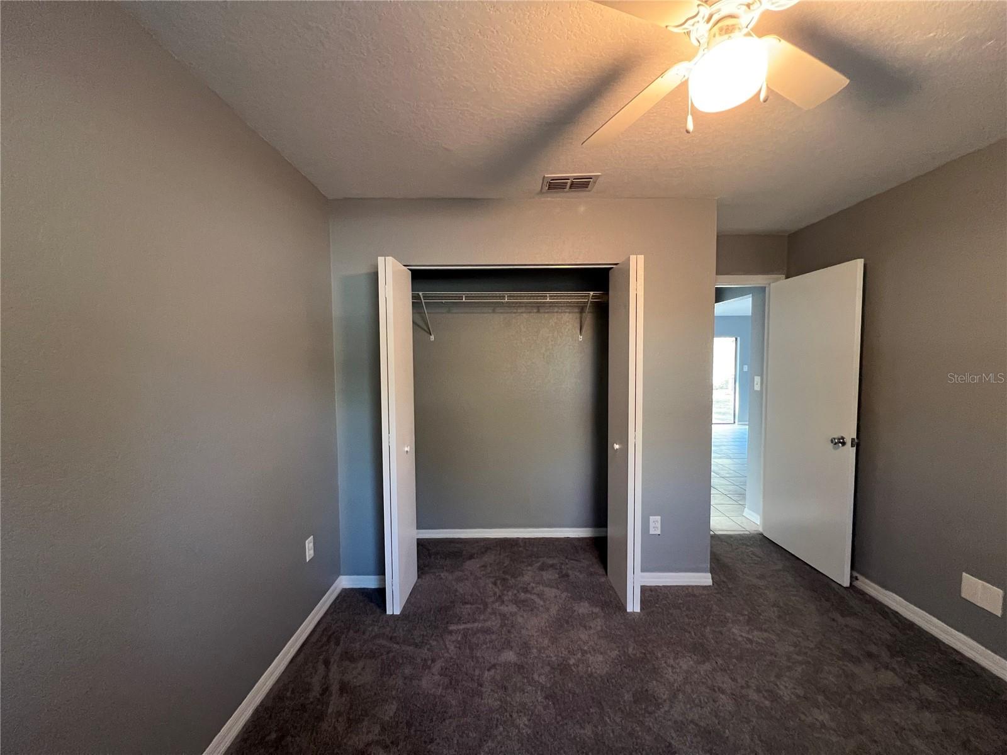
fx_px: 378
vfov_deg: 89.9
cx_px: 504
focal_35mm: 13
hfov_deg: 106.2
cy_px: 378
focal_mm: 1.57
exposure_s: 1/60
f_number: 1.8
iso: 400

● **ACTIVITY**
What is needed is every line of the data above, set down exactly but with the images left out.

● **RESULT FOR THIS EXERCISE**
fx_px: 378
vfov_deg: 89.9
cx_px: 504
focal_35mm: 13
hfov_deg: 106.2
cy_px: 378
focal_mm: 1.57
exposure_s: 1/60
f_number: 1.8
iso: 400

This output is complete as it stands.